Complex Roots of Multiple Non-Linear Equations Via Newton-Raphson Method, HP-48
Gerardo V. Lozada, M.S., P.E.E., May 12, 2015

Computes the real and complex roots of a system of simultaneous non-linear equations using the Newton-Raphson Method utilizing the forward difference method to approximate the Jacobian matrix.

Input parameters on the stack:

MQ - A list containing the simultaneous non-linear equations, each enclosed in single quotes ' ', the number n of variables should equal the number of equations. Variables are denoted as X(1), X(2), X(3) ...... X(n).

X0 - Array containing the initial estimate of the roots, may be real or complex.

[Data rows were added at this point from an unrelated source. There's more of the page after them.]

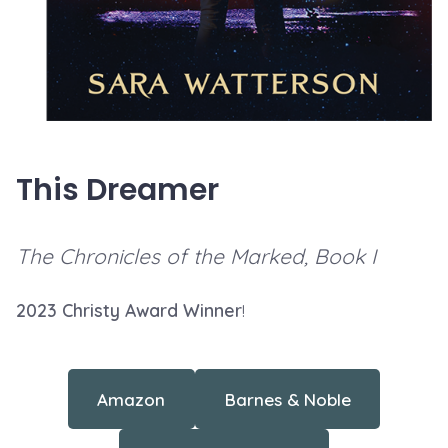
This Dreamer
The Chronicles of the Marked, Book I
2023 Christy Award Winner
!
Amazon
Barnes & Noble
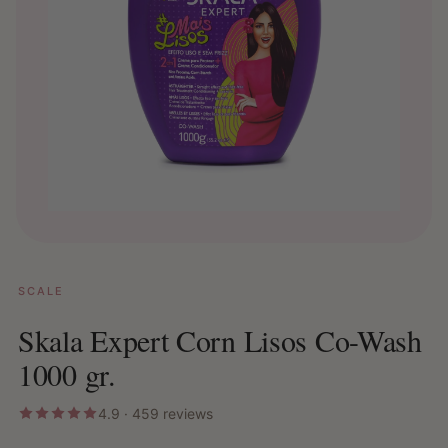
SCALE
Skala Expert Corn Lisos Co-Wash
1000 gr.
4.9 · 459 reviews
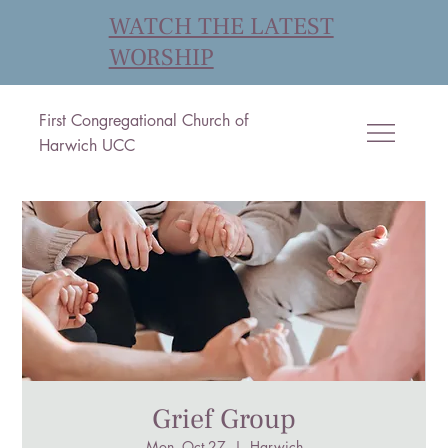
WATCH THE LATEST
WORSHIP
First Congregational Church of
Harwich UCC
Grief Group
Mon, Oct 27
  |  
Harwich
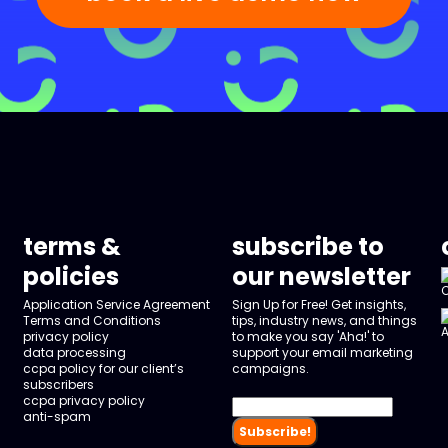
terms &
subscribe to
policies
our newsletter
Application Service Agreement
Sign Up for Free! Get insights,
Terms and Conditions
tips, industry news, and things
privacy policy
to make you say 'Aha!' to
data processing
support your email marketing
ccpa policy for our client’s
campaigns.
subscribers
ccpa privacy policy
anti-spam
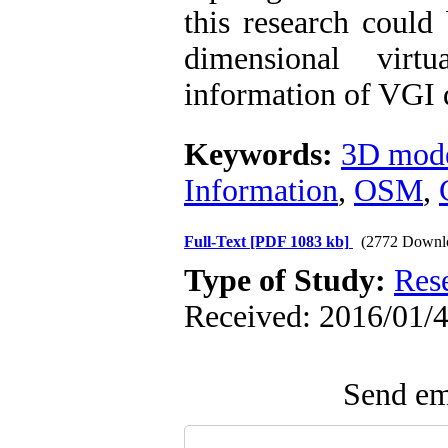
this research could
dimensional virt
information of VGI 
Keywords:
3D mode
Information
,
OSM
,
Full-Text
[PDF 1083 kb]
(2772 Downl
Type of Study:
Res
Received: 2016/01/4
Send ema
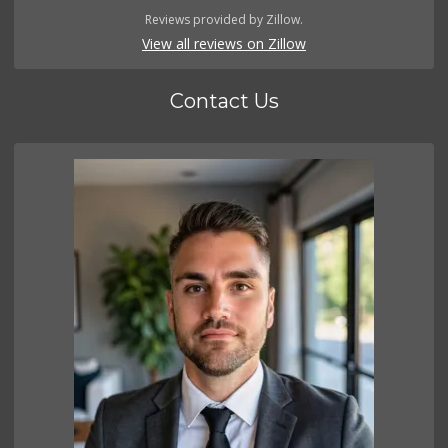
Reviews provided by Zillow.
View all reviews on Zillow
Contact Us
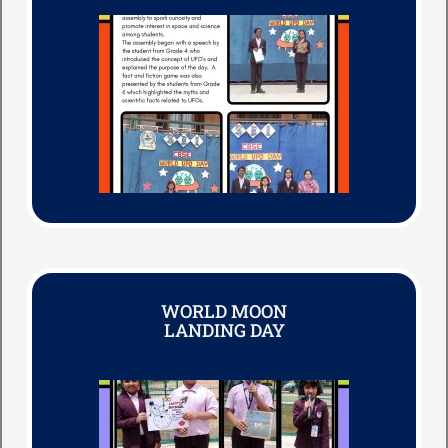
WORLD MOON
LANDING DAY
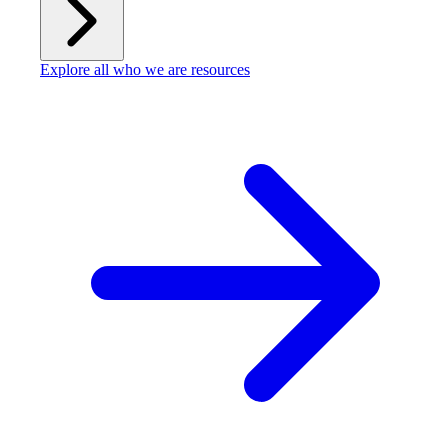
Explore all who we are resources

Example: Find the roots of the three simultaneous equations X1^2 - 2*X1*X2 + X2^2 - ln(X3) = 16, X1^2 - X2^2 + 20*sin(X3) = 9 and X1^3 + X2^2 + X3^2 = -27 using initial estimates of X1=1-j7, X2=2+j10 and X3=-4-j11.

Enter {'X(1)^2-2*X(1)*X(2)+X(2)^2-LN(X3)-16' 'X(1)^2-X(2)^2+20*SIN(X)-9' 'X(1)^3+X(2)^2+X(1)^2+27'} and [(1,-7) (2,10) (-4,-11)] on the stack and then run the program NR.

The resulting complex roots are: X = [(1.1215, 4.0809) (5.313, 3.7512) (-3.9988, -1.588) ] converged in
15 iterations. Final estimate error is 4.5802e-7. Other root combinations may be found depending on the initial root estimates used.


Program NR

<< -> MQ X0 <<
1e-6 'TL' STO
MQ SIZE 'N' STO
X0 'X' STO
IF X0 TYPE 4 == THEN
(0.01,0.01) 'D' STO ELSE
0.01 'D' STO
END
0 'ITER' STO
DO
0 'YM' STO
1 N FOR I
MQ I GET ->NUM
NEXT
N ->ARRY
'Y' STO
1 N FOR I
Y I GET
ABS 'YI' STO
IF YI YM > THEN
YI 'YM' STO
END
NEXT
IF YM TL >= THEN
1 N FOR I
1 N FOR J
X J GET
D +
X J 3 ROLL
PUT
'X' STO
MQ I GET
->NUM
Y I GET -
D /
X J GET
D -
X J 3 ROLL
PUT
'X' STO
NEXT
N ->ARRY
NEXT
N ROW-> 'JAC' STO
Y JAC /
'DX' STO
X DX -
'X' STO
END
ITER 1+
'ITER' STO
UNTIL YM TL < END
MQ
X "X" ->TAG
ITER "ITER" ->TAG
YM "YM" ->TAG
>> >>